[Start of Record set]

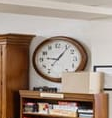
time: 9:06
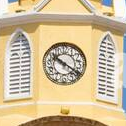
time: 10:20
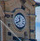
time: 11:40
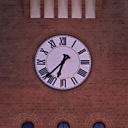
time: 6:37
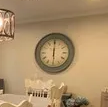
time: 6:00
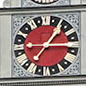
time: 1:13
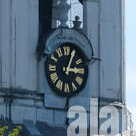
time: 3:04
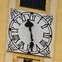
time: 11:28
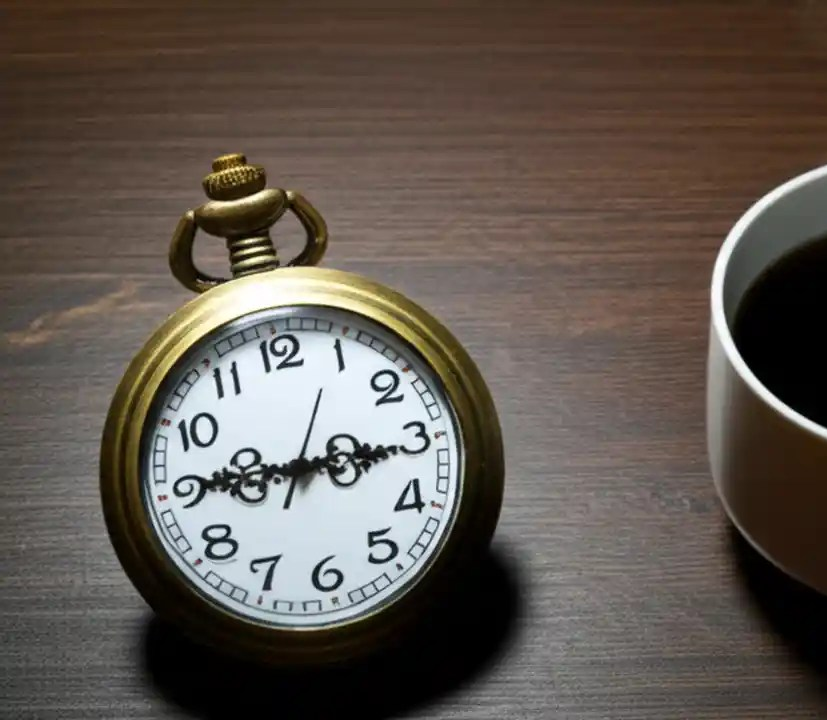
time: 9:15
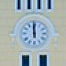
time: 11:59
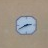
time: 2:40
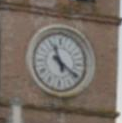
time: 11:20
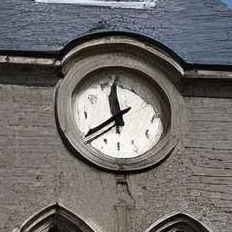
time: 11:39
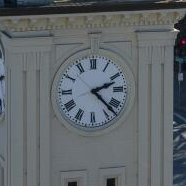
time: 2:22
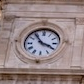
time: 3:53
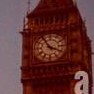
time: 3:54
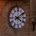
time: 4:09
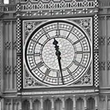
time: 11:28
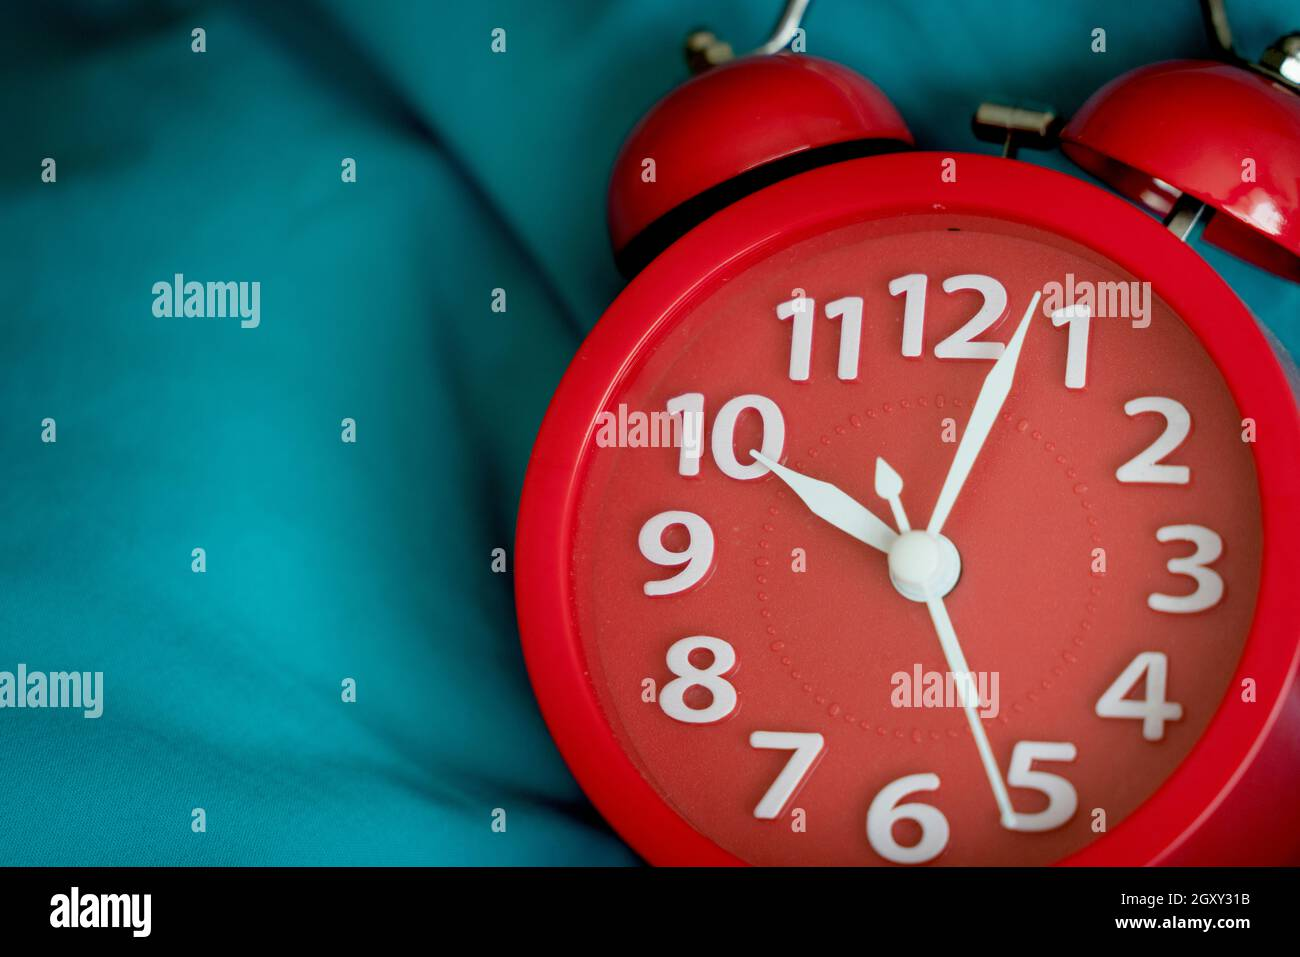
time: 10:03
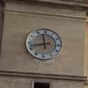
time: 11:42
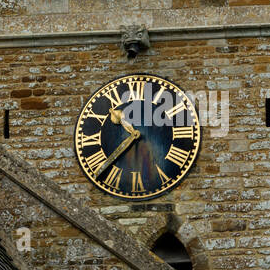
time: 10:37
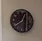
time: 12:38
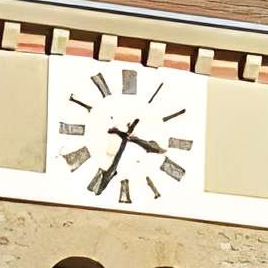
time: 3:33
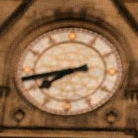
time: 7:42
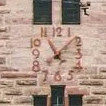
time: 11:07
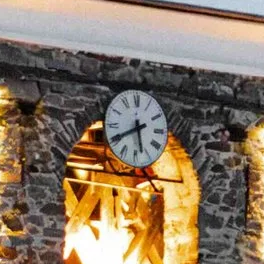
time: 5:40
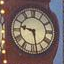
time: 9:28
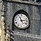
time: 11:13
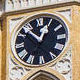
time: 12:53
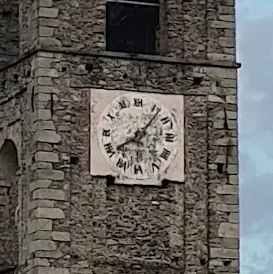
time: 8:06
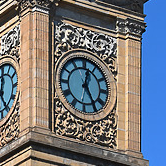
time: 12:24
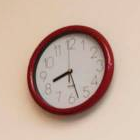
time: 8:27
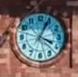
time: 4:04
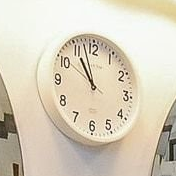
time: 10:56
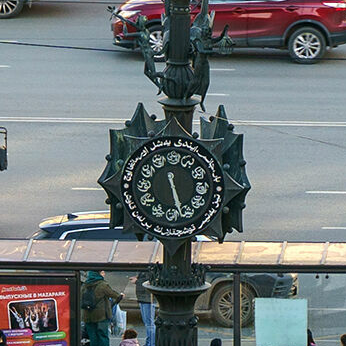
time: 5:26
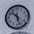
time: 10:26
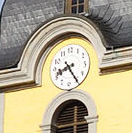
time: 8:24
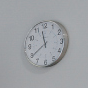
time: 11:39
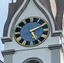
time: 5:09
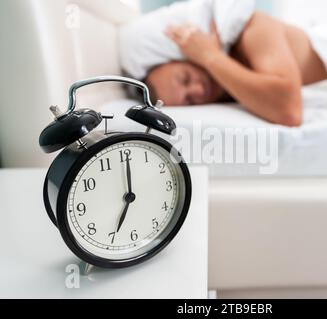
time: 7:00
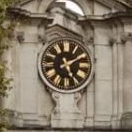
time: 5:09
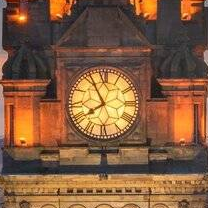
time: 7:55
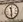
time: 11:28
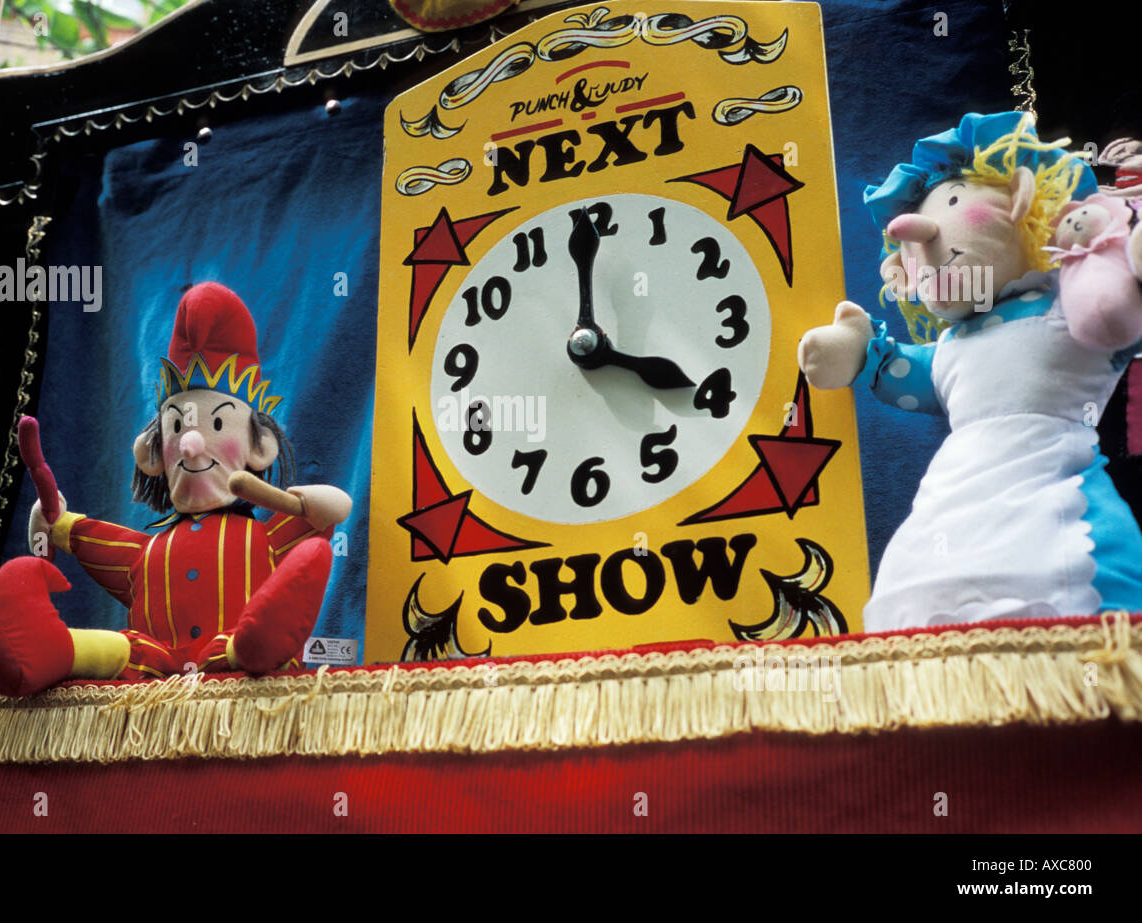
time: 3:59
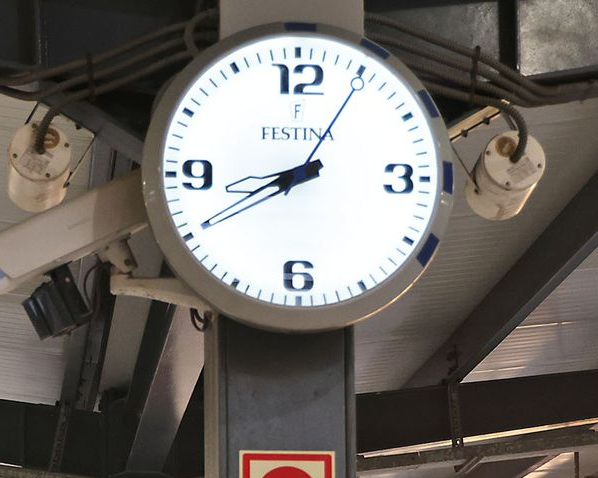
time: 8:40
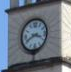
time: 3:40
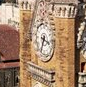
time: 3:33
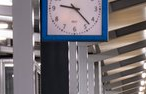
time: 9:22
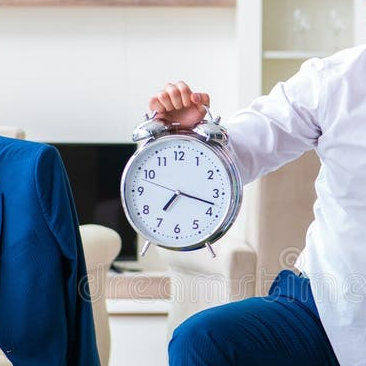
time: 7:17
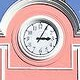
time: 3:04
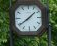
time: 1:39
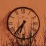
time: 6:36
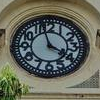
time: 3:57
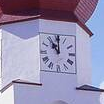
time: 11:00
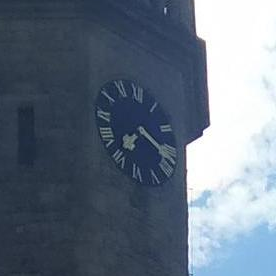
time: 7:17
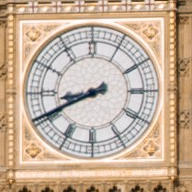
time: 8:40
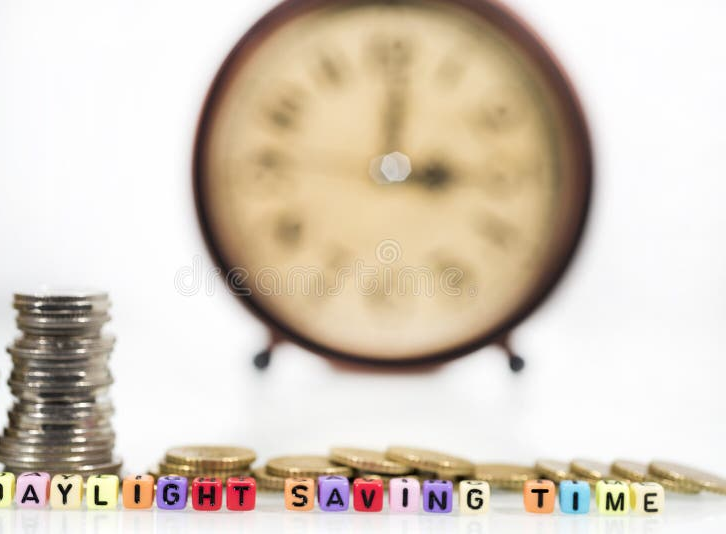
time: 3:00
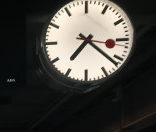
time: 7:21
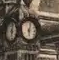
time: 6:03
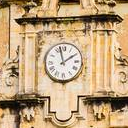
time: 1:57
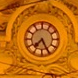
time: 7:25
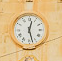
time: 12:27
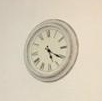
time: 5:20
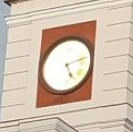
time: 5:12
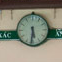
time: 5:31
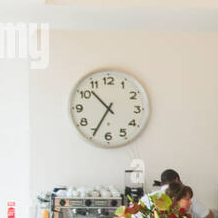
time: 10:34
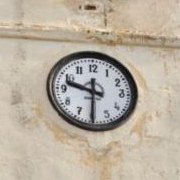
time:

[End of Record set]

Copy every row above word for word, leaving out the pictures.

Result for this exercise.
time: 9:06
time: 10:20
time: 11:40
time: 6:37
time: 6:00
time: 1:13
time: 3:04
time: 11:28
time: 9:15
time: 11:59
time: 2:40
time: 11:20
time: 11:39
time: 2:22
time: 3:53
time: 3:54
time: 4:09
time: 11:28
time: 10:03
time: 11:42
time: 10:37
time: 12:38
time: 3:33
time: 7:42
time: 11:07
time: 5:40
time: 9:28
time: 11:13
time: 12:53
time: 8:06
time: 12:24
time: 8:27
time: 4:04
time: 10:56
time: 5:26
time: 10:26
time: 8:24
time: 11:39
time: 5:09
time: 7:00
time: 5:09
time: 7:55
time: 11:28
time: 3:59
time: 8:40
time: 3:40
time: 3:33
time: 9:22
time: 7:17
time: 3:04
time: 1:39
time: 6:36
time: 3:57
time: 11:00
time: 7:17
time: 8:40
time: 3:00
time: 7:21
time: 6:03
time: 1:57
time: 7:25
time: 12:27
time: 5:20
time: 5:12
time: 5:31
time: 10:34
time:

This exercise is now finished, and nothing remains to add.